Aux termes de l'article 696, alinéa premier, du code de procédure civile, la partie perdante est condamnée aux dépens, à moins que le juge, par décision motivée, n'en mette la totalité ou une fraction à la charge d'une autre partie. Sur ce fondement, la S.A. BNP PARIBAS succombant au principal à la présente instance, elle supportera la charge des dépens de celle-ci.
En application de l'article 700 du code de procédure civile, le juge condamne la partie tenue aux dépens ou qui perd son procès à payer à l'autre partie la somme qu'il détermine, au titre des frais exposés et non compris dans les dépens.
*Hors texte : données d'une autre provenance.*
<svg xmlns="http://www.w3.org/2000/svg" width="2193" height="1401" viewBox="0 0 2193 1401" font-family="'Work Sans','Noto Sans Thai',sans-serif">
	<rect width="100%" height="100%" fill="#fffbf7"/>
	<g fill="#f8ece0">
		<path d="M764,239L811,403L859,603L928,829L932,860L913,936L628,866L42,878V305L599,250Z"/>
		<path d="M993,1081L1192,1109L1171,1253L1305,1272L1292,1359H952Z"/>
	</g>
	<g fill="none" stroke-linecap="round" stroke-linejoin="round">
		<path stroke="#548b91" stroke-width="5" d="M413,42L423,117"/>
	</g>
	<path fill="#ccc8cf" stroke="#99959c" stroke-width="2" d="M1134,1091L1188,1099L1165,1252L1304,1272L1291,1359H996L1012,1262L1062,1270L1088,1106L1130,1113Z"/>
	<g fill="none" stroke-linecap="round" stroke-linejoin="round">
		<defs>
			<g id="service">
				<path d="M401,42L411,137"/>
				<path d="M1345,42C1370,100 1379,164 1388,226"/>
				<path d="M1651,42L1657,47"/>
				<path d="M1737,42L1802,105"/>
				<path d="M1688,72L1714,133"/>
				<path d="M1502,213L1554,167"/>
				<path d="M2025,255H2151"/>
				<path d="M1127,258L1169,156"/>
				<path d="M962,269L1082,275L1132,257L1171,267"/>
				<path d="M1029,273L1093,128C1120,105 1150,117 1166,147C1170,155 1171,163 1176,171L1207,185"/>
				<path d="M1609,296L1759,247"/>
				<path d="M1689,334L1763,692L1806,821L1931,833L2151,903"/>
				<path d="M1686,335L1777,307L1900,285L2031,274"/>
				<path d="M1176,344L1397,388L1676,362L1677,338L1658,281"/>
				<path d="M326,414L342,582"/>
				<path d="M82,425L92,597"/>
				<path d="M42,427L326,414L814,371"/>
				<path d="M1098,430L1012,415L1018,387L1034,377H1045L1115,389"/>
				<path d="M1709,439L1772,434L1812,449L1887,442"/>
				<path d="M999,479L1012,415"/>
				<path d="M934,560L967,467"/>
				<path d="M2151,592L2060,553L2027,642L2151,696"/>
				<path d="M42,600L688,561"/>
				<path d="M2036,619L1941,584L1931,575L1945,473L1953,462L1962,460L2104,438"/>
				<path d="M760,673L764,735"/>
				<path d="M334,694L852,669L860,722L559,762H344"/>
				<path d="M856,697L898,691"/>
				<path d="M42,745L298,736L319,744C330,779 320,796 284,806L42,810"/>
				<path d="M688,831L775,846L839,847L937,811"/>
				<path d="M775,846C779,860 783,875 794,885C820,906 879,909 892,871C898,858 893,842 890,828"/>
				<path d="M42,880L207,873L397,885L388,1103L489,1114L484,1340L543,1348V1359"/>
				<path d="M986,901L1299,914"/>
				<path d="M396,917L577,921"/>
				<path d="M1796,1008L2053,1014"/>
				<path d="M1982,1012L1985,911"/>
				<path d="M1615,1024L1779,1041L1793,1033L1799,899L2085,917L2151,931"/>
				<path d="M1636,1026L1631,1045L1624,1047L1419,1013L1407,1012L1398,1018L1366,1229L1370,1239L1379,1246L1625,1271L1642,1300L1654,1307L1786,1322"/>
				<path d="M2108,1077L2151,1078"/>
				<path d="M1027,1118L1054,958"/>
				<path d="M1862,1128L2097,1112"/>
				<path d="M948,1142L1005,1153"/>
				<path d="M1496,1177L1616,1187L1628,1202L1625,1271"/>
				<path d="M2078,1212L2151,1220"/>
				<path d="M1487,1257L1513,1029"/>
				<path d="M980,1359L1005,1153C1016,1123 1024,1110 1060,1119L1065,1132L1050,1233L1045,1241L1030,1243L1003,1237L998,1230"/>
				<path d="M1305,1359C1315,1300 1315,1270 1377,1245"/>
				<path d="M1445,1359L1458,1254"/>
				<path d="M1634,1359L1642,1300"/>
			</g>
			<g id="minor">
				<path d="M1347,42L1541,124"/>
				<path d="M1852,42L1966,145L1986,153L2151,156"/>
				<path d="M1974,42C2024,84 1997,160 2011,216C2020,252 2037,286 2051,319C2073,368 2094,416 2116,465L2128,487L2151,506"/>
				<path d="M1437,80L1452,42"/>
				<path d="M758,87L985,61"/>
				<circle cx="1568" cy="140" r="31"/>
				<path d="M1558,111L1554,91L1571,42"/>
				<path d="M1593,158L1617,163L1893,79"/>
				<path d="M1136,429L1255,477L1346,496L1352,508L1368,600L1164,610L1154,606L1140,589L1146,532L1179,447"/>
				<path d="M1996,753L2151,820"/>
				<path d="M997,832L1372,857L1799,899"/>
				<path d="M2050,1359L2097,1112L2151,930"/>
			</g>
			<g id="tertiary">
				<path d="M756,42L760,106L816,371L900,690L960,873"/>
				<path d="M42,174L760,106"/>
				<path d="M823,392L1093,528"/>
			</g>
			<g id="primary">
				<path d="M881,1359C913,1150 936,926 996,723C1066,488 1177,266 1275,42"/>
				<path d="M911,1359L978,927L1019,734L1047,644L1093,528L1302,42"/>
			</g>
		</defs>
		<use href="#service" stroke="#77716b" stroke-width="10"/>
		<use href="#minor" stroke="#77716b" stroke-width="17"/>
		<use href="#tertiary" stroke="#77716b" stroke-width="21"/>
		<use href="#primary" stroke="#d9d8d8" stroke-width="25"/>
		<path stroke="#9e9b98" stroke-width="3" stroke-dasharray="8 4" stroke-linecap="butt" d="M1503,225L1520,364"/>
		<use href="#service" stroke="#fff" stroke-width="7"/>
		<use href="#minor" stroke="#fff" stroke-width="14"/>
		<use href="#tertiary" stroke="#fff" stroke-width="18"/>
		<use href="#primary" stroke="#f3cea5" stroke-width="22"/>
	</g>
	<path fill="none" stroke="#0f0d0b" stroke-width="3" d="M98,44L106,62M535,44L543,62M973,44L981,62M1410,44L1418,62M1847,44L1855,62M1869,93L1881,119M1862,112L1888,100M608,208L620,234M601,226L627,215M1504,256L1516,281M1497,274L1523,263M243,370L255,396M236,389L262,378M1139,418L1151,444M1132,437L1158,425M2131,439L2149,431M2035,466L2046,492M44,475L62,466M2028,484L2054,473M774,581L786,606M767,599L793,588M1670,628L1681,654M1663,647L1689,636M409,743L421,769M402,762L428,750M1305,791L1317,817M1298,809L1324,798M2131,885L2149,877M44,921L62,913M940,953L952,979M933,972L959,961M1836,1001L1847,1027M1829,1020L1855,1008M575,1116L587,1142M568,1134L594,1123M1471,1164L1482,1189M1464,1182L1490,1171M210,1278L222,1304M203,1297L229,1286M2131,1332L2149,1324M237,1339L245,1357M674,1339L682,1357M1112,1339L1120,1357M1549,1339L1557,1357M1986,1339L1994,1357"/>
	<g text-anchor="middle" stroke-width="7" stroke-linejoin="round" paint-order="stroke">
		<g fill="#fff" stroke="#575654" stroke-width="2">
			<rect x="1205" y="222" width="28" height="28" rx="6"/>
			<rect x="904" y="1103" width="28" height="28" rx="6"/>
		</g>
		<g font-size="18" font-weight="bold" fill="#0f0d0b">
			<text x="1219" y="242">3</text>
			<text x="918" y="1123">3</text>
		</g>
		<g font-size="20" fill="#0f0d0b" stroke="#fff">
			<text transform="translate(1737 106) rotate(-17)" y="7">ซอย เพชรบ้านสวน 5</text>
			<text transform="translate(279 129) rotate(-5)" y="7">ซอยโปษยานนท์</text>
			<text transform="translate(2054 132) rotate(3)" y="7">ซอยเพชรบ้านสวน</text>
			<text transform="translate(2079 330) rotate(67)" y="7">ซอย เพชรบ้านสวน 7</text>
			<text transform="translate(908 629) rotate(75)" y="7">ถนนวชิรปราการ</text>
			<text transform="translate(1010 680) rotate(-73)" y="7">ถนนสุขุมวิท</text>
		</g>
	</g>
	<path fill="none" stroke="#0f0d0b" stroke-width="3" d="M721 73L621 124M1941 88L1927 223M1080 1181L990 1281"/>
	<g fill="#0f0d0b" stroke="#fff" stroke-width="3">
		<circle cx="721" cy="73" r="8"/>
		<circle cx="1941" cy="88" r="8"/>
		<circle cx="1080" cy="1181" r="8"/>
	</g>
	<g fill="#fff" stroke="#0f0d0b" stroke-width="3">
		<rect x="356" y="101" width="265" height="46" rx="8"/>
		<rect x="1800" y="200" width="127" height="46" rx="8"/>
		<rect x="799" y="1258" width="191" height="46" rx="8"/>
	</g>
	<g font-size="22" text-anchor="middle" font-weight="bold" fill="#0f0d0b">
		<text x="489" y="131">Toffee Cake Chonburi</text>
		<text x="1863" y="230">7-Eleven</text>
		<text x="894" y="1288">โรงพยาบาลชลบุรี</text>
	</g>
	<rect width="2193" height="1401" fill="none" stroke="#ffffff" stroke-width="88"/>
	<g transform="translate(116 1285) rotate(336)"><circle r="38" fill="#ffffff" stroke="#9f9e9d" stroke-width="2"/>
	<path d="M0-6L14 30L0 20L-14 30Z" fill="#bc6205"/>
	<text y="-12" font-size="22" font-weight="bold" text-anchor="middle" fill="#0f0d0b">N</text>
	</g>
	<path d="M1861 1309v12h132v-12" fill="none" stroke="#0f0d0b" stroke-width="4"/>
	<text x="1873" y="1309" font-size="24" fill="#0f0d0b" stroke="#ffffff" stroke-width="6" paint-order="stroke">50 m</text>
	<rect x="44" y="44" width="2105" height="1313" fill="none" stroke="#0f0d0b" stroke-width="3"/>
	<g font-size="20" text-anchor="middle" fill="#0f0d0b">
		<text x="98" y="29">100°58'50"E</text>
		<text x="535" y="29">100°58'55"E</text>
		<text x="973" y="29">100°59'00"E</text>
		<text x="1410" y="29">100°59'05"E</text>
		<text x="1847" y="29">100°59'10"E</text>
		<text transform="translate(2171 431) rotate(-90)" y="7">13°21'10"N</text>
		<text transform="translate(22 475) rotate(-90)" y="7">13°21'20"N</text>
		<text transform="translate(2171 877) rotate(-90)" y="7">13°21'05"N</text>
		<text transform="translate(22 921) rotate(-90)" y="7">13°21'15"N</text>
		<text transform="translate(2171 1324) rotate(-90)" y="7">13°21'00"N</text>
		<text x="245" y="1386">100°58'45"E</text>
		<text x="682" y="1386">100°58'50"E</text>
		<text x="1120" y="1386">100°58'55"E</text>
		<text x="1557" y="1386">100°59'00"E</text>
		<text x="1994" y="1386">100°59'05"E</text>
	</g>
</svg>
Lors du présent litige, l'équité exige que la S.A. BNP PARIBAS soit condamnée à régler la somme de 2.000 euros à M. [F].
PAR CES MOTIFS
La cour,
CONFIRME en toutes ses dispositions le jugement rendu par le tribunal de grande instance de BORDEAUX le 7 novembre 2019 précité ;
Y ajoutant,
DEBOUTE l'appelante de l'ensemble de ses demandes ;
CONDAMNE la S.A. BNP PARIBAS à verser à M. [F] la somme de 2.000 euros sur le fondement de l'article 700 du code de procédure civile ;
CONDAMNE la S.A. BNP PARIBAS aux entiers dépens.
Le présent arrêt a été signé par Monsieur Roland POTEE, président, et par Madame Véronique SAIGE, greffier, auquel la minute de la décision a été remise par le magistrat signataire.